Cette interprétation très stricte a pour finalité de prévenir le risque qu'une entreprise de transport refuse d'acheminer les demandeurs d'asile au motif que les intéressés seraient démunis de visa d'entrée en France.

Le juge administratif -en pratique le tribunal administratif de Paris, le Conseil d'Etat ayant très rarement été saisi de recours- exerce un contrôle entier de la qualification juridique des faits. Depuis la loi du 20 novembre 2007 et la création d'un recours suspensif, environ 5 % des décisions de refus d'entrée au titre de l'asile faisant l'objet d'un recours ont été annulés.

Cet équilibre délicat conduit au paradoxe suivant :

- le respect de la souveraineté étatique inciterait à procéder à un examen aussi proche que possible de celui effectué par les instances nationales compétentes pour accorder le statut de réfugié ;

- la protection du droit d'asile conduirait à l'inverse à réduire la décision de refus d'admission au titre de l'asile à une simple vérification que la demande a bien pour objet l'asile.

Poussées à leur point extrême, ces deux logiques conduiraient :

- dans le premier cas, l'autorité de police à se substituer de facto aux instances normalement compétentes pour accorder le bénéfice du statut de réfugié. N'entreraient sur le territoire français que les personnes remplissant les conditions pour en bénéficier ;

- dans le second cas, à permettre à tout étranger invoquant simplement des persécutions ou des risques de torture d'entrer sur le territoire français.
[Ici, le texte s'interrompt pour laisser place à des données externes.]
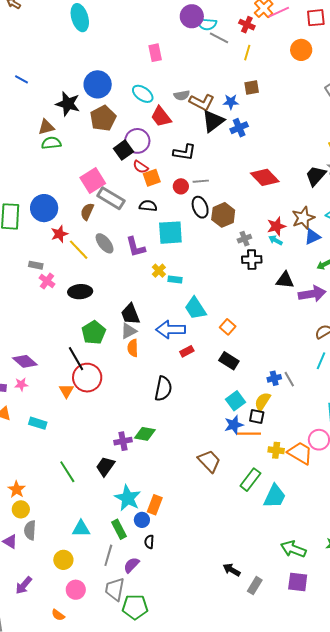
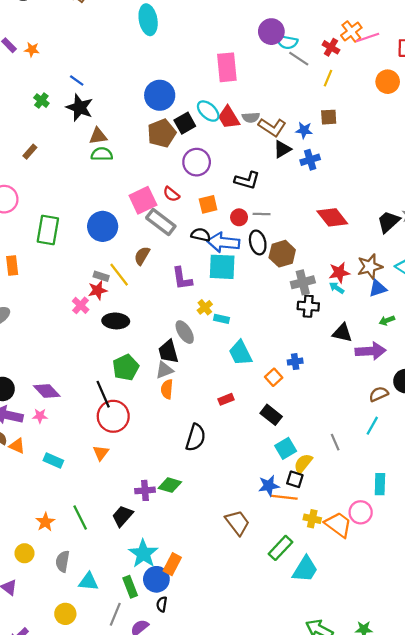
pink rectangle: (155, 53) -> (227, 67), size x1.5
black star: (68, 104) -> (80, 108), moved
red trapezoid: (161, 117) -> (229, 117), moved
black triangle: (213, 121) -> (282, 149), size x0.7
black square: (123, 150) -> (185, 123), moved
red semicircle: (141, 167) -> (171, 194), moved
blue circle: (44, 208) -> (103, 226), moved
brown semicircle: (87, 212) -> (142, 256), moved
red star: (59, 234) -> (98, 290), moved
gray cross: (244, 239) -> (303, 282), size x1.5
gray ellipse: (105, 243) -> (185, 332), moved
gray rectangle: (36, 265) -> (101, 276), moved
blue arrow: (171, 330) -> (223, 242), moved
blue cross: (274, 378) -> (295, 362), moved
orange triangle: (66, 391) -> (101, 453), moved
cyan square: (235, 401) -> (286, 448), moved
orange star: (17, 489) -> (45, 522), moved
blue circle: (142, 520) -> (156, 579), size x1.5
gray semicircle: (30, 530) -> (63, 561), moved

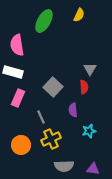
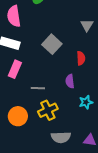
gray triangle: (90, 69) -> (87, 25), moved
gray square: (53, 87) -> (52, 44), moved
gray line: (41, 117) -> (38, 88), turned -64

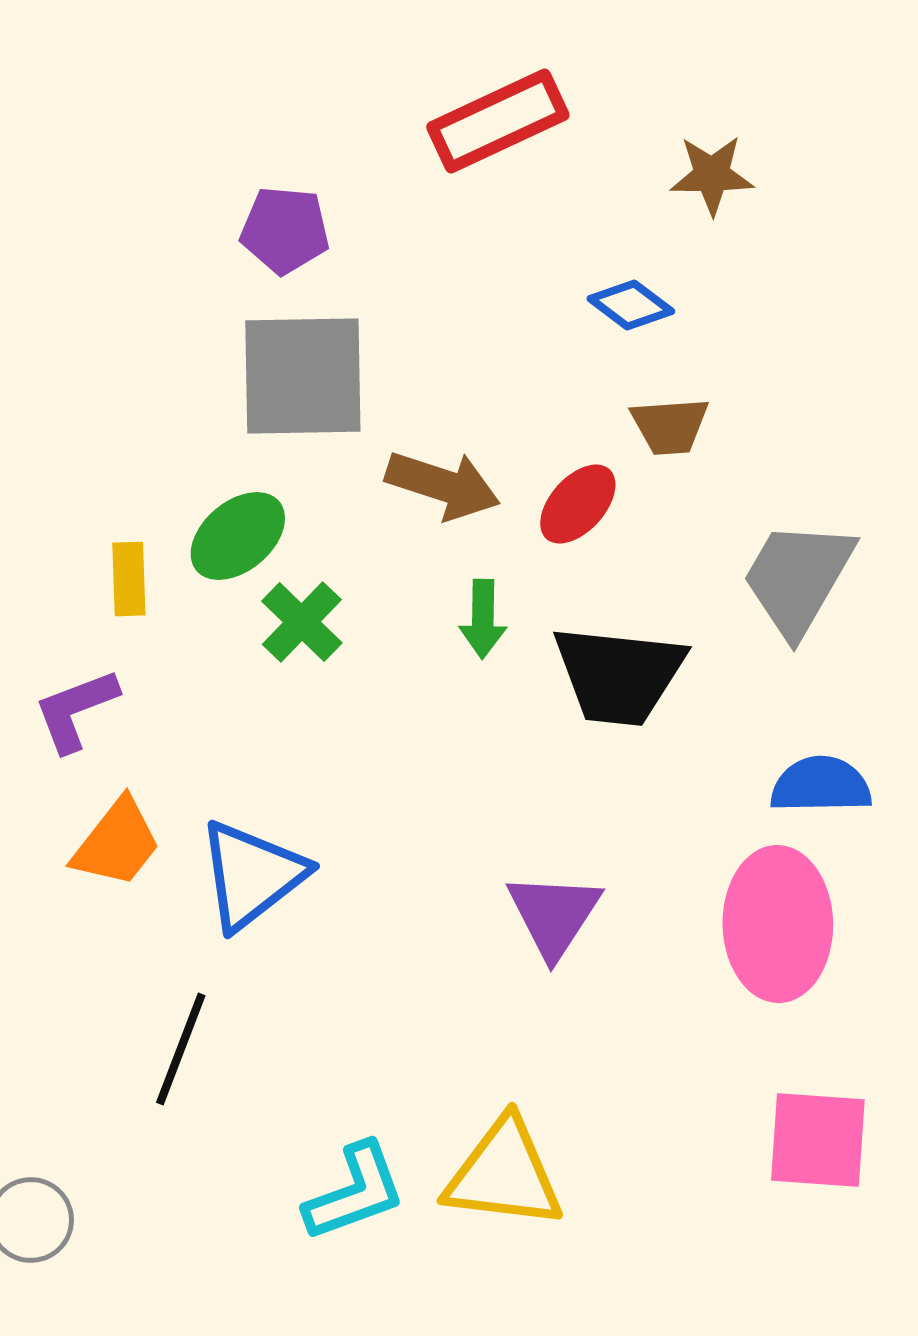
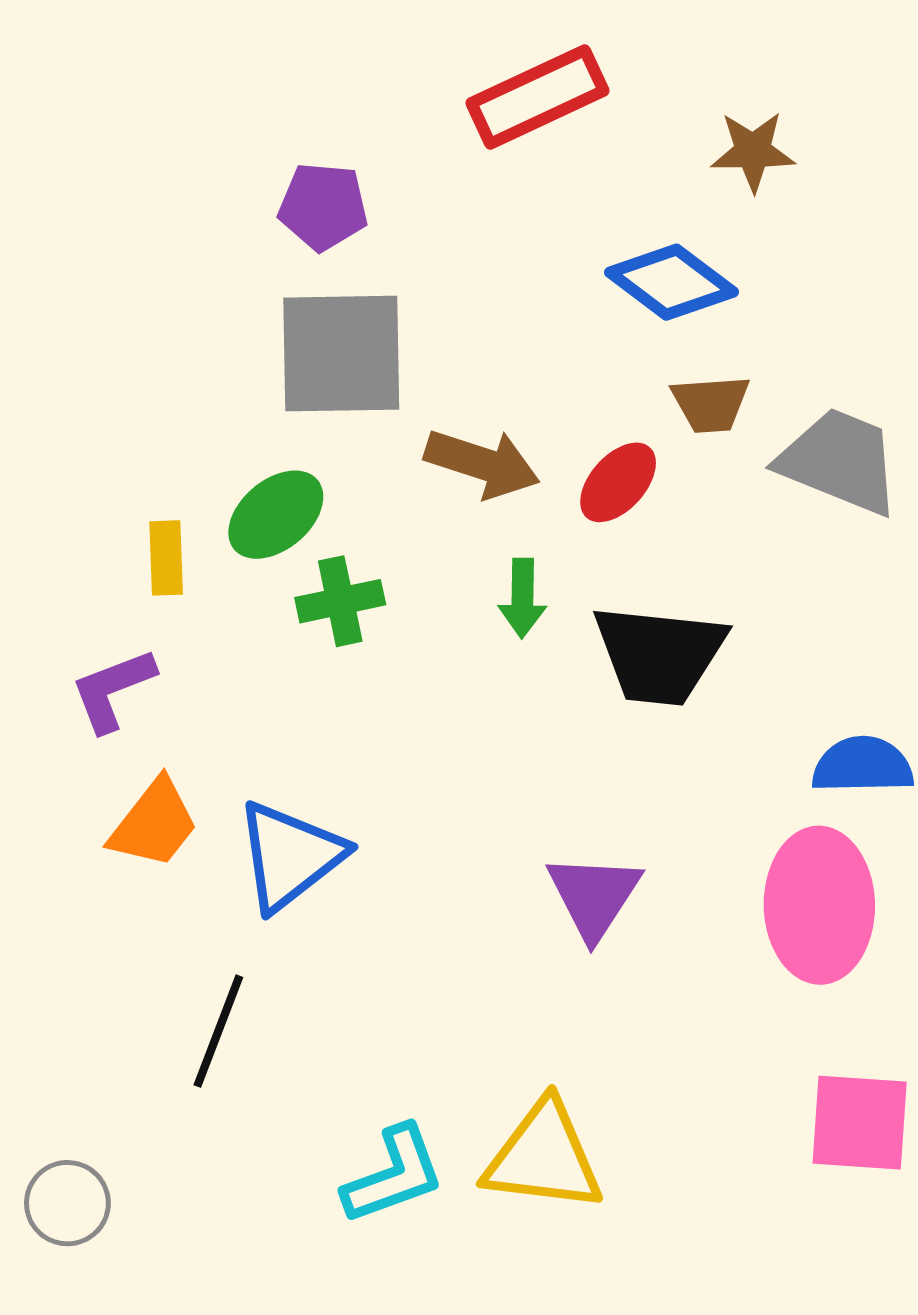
blue diamond: (631, 305) -> (671, 282), size x1.5
gray trapezoid: (798, 578) -> (840, 461), moved, turned 82
green cross: (302, 622) -> (340, 601), turned 34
Il en résulterait un risque de détournement massif de la procédure d'asile à la frontière dans le seul but d'entrer et de séjourner illégalement en France 19 ( * ) .

* 15 « Traité du droit d'asile », édition PUF droit, 2002.

* 16 Rappelons toutefois qu'un étranger dont la demande d'asile est manifestement infondée peut être admis sur le territoire français pour un autre motif (impossibilité de l'éloigner dans les délais maximaux du maintien en zone d'attente, vice de procédure...).

* 17 Le Conseil d'Etat en a jugé ainsi dans sa décision Ministre de l'intérieur c/ Rogers du 18 décembre 1996.

* 18 Association nationale d'assistance aux frontières pour les étrangers.

* 19 Selon M. Patrick Stefanini, secrétaire général du ministère de l'immigration, une proportion assez importante mais non chiffrée des étrangers autorisés à entrer en France au titre de l'asile ne déposerait pas de demande de reconnaissance du statut de réfugié ou de la protection subsidiaire auprès de l'OFPRA.